When using cosmetics and eye drops, try to use products without preservatives. Your optician, doctor or chemist can all help you select the right products for you. Eye drops have to be germ-free so as not to trigger eye infections. That’s why eye drops that contain more than one dose and have already been opened should never be used past their expiry date. Single-use eye drops are often the best way to go. In general, germ-free products only work as long as they’re not used past the expiry date, which is why you’re better off throwing away any expired eye drops.
Targeted and gentle eyelid massages can work wonders when it comes to keeping your eyelid ducts fit. This will ensure they function properly and that enough tear film is produced to keep the eyes moist.
- Warm your eyes so that the tough, thick secretion in the Meibomian ducts turns to liquid. You can do so with a washcloth dipped in hot water or a gel mask warmed up on a medium heat on the stove or in the oven (max. 60 degrees). Next, place it on your eyes for 7–10 minutes and relax. Before you apply the mask, check that it’s not too hot by testing it on your wrist.
- Then it’s time for the eyelid massage: gentle motions will help ease out the secretion from the Meibomian ducts. Close your eyes. Carefully, use your finger to stroke the upper lid from top to bottom and the lower lid from bottom to top, until you reach the point where your eyelids meet. Repeat this several times. Finally, massage your eyelid by moving inwards, towards the nose.
- After the massage, with your eyes still closed, gently clean the eyelids from the outside in using a cotton pad dipped in eye cleaning solution (upper lid from top to bottom, lower lid from bottom to top until you reach the point where your lids meet).
Fresh air is good for the eyes – but whatever you do, make sure you avoid draughts from air-conditioners or fans in places such as air-conditioned rooms and cars. This is an excellent way to ensure you don’t develop dry eyes or an eye infection. It’s better to open the window now and again, or to darken rooms during the summer so that you’re not blinded by the sunlight.
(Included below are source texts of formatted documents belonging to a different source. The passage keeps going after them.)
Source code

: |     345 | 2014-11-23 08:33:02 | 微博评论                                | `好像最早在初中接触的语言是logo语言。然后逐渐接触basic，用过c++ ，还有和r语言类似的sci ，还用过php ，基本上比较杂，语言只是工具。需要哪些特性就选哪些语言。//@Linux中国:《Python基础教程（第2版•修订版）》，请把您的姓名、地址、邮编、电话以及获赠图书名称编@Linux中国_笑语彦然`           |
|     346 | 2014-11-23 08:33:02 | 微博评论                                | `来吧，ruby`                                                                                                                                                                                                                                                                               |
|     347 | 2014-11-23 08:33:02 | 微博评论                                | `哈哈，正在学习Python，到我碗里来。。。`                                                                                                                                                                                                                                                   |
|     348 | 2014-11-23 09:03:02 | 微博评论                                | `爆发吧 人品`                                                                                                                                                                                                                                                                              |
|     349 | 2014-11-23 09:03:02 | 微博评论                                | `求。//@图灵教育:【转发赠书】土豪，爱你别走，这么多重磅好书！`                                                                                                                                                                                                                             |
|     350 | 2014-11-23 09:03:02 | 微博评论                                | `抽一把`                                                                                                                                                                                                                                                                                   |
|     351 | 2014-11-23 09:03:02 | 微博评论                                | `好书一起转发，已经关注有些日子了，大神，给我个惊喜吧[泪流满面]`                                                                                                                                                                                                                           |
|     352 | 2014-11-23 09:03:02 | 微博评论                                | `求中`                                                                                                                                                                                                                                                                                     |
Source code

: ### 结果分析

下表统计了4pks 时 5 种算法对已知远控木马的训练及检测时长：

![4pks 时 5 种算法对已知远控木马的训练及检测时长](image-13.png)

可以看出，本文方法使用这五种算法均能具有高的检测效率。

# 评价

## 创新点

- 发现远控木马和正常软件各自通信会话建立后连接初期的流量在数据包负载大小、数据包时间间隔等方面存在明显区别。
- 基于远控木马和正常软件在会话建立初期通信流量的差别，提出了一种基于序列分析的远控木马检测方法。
Just like our skin, we need to protect our eyes from harmful UV rays. UV light puts a tremendous strain on our eyes – not only on sunny days, but also when it’s cloudy out. UV radiation is unavoidable. That’s why sunblock and many moisturisers all contain UV protection. What’s not as obvious is that the eyes have to be protected against harmful UV rays. Just like the skin, the eyes can also get sunburn – which can even cause lasting damage to the retina. In a worst-case scenario, this could result in other problems like cataract or, even years later, age-related macular degeneration. It’s even possible to develop cancer of the eyelids and eyes as a result of intense exposure to UV light. That’s why you should ensure that your glasses and sunglasses feature full UV protection.
Enjoy life to the full. That includes having excellent, clear vision. Make sure you get your eyes checked regularly at your optician’s or ophthalmologist’s, and choose glasses that suit your particular needs. There are suitable lenses for everyone, no matter what your needs. For example when driving, or making sure you adopt the right posture when working or playing your favourite sport.